Há cerca de cinquenta anos, os alunos internos do colégio de
S. José e Stª Maria em Mangualde, faziam as compras necessárias ao dia a dia,
na loja do senhor Nuno,(se a memória não me falha, era assim que se chamava)bem
próxima do colégio, quase na esquina que dava para a rua principal. Para além
dos sabonetes, pasta de dentes e desodorizantes, comprávamos o tabaco (Definitivos,
Porto, Português Suave e tabaco de enrolar…).
Quando as compras excediam a semanada, o sr. Nuno continuava
a fornecer-nos o que precisávamos, anotando num livro o valor daquilo que se ia
adquirindo.
À medida que íamos tendo dinheiro, pagava-se o que se devia
e o sr. Nuno riscava, à nossa frente, a dívida saldada. Melhor ou pior, o
método ia funcionando sem males de maior. Acontecia, no entanto, que o dono da
loja, para além da paciência que tinha em nos aturar, não revelava a mínima
pachorra, sendo mesmo intolerante, face às asneirolas que alguns colegas
insistiam em usar. Virava bicho, agarrava no metro com que media as fazendas,
saía do balcão e ai de quem permanecesse na loja. Ficava deserta num ápice.
Este puritanismo do sr. Nuno, em breve foi aproveitado por
alguns dos estudantes mais velhos e gastadores, nomeadamente os que tinham tido
azar à lerpa ou se tinham alargado nas despesas em relação às “moscas” aos bagacinhos ou aos” licores d’ouro” na
pousada. No dia de pagamento das dívidas, formava-se uma fila à porta do
estabelecimento. De repente, alguém proferia um chorrilho de asneiras bem alto.

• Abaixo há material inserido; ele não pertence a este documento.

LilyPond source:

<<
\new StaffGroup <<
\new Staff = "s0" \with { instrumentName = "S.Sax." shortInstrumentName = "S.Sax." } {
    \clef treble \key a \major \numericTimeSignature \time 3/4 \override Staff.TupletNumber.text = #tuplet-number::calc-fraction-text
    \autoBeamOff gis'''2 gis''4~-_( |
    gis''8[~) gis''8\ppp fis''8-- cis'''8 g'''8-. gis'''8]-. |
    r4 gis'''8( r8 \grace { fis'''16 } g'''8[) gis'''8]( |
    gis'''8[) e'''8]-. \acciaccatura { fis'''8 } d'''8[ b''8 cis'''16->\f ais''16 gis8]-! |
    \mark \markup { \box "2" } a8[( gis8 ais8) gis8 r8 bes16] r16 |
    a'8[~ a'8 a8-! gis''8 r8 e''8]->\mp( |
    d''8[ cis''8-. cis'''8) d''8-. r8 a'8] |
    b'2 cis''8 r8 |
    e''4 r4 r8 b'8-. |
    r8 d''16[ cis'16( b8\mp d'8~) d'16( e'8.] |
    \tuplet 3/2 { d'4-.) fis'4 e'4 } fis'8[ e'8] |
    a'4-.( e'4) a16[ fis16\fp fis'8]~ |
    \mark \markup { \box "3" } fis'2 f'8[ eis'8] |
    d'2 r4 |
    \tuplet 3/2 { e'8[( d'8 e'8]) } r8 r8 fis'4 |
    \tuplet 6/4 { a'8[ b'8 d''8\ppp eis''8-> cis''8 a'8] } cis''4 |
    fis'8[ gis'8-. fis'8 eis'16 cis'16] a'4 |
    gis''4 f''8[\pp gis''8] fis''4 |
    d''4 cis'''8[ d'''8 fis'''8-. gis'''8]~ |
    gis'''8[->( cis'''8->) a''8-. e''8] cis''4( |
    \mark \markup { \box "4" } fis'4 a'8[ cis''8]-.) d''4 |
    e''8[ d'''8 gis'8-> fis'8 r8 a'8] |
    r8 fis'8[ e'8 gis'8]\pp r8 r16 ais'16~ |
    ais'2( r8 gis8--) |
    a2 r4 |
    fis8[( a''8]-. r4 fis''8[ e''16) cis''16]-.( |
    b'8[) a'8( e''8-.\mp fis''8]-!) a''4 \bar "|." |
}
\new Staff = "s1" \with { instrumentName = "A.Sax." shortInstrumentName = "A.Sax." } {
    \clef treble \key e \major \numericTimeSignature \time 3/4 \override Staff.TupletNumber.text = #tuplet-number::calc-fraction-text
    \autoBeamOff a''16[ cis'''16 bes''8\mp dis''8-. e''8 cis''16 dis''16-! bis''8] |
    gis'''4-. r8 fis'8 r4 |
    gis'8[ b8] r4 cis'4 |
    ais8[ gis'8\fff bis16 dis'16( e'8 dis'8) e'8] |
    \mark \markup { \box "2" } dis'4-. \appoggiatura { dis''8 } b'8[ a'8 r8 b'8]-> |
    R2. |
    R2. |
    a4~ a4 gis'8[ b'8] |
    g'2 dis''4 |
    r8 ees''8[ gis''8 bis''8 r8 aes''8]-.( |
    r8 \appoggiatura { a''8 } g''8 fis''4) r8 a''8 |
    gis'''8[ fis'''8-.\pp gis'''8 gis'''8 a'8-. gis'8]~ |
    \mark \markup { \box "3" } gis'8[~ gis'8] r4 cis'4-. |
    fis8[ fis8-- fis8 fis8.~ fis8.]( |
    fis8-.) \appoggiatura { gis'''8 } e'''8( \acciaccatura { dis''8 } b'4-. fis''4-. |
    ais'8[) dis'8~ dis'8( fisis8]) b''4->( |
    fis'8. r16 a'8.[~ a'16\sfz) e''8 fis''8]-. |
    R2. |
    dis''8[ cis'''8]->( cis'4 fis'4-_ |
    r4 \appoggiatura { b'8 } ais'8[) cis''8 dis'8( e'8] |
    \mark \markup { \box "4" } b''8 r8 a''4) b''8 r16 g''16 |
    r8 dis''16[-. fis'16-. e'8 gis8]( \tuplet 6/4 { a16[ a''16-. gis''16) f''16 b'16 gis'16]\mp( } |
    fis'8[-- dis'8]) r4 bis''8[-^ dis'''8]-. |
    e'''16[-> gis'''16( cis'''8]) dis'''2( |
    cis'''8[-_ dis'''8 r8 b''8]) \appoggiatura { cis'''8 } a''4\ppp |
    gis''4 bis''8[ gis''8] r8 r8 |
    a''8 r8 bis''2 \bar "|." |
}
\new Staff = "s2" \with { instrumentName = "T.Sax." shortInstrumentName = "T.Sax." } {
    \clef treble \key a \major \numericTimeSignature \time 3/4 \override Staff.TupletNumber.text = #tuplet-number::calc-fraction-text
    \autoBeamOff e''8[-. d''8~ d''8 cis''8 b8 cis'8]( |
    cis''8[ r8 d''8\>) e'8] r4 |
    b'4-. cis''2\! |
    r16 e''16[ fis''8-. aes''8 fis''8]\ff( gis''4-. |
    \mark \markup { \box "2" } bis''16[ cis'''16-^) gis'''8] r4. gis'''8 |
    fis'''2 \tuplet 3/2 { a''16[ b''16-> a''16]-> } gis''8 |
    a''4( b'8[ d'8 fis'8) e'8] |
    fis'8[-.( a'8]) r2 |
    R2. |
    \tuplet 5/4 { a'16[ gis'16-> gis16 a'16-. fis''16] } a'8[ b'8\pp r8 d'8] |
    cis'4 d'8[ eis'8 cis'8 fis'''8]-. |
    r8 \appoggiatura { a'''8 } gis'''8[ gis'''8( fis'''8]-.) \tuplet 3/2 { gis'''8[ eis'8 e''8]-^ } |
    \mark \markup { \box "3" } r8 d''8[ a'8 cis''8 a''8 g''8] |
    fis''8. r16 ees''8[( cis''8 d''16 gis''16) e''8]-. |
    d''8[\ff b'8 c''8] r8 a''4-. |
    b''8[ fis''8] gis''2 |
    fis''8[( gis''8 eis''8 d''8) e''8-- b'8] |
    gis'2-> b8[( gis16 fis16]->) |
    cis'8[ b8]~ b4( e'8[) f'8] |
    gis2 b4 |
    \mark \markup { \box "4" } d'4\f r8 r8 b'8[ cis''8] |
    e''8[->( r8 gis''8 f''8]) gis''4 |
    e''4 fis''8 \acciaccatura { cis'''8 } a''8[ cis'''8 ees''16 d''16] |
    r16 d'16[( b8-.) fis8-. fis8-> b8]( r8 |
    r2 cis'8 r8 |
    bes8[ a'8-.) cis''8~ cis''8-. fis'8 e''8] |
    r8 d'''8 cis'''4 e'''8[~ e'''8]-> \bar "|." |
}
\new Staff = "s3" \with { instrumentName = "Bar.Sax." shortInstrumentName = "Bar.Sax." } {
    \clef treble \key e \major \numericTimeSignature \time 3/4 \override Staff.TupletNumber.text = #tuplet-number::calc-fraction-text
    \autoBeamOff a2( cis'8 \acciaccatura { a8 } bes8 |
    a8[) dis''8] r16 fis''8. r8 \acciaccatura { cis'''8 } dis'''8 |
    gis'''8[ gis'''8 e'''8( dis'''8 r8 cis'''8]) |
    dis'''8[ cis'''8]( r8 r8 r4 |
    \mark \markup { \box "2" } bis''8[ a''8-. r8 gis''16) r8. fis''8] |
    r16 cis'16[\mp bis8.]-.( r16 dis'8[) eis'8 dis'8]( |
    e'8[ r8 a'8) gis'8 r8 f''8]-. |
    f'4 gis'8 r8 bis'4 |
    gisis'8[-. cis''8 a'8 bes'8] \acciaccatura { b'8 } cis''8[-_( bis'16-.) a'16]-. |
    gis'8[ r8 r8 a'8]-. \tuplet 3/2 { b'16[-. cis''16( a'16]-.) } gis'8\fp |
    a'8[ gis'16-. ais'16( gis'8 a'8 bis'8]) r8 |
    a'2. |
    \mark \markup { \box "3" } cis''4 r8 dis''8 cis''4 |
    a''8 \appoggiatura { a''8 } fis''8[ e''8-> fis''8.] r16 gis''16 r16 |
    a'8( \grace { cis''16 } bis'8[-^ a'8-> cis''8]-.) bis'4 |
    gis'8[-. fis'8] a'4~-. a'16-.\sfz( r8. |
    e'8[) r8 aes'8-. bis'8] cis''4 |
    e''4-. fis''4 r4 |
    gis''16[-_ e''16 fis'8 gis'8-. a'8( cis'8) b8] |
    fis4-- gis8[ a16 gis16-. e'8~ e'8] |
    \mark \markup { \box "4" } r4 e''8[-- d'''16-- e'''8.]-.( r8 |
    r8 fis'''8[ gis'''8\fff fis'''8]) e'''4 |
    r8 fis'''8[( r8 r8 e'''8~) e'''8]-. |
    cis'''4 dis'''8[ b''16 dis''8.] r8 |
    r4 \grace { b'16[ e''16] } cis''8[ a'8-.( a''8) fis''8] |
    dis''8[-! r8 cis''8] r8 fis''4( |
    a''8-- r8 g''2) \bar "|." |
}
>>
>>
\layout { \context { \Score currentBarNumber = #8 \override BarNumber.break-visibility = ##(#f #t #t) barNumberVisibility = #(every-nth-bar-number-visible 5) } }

Segundos depois, brandindo o metro, surgia o sr. Nuno, provocando uma debandada
generalizada.
Os alunos só compareciam na semana seguinte e as palavras
eram sempre as mesmas:
-Na semana passada estive cá mas tive de fugir…
-Pois é, peço desculpa, mas fico desorientado quando ouço
asneiras… -justificava-se, pesaroso, o sr. Nuno.
À porta, fingindo-se muito penalizados, os matulões da asneirada
perguntavam:
-Podemos entrar? Hoje já está bem disposto?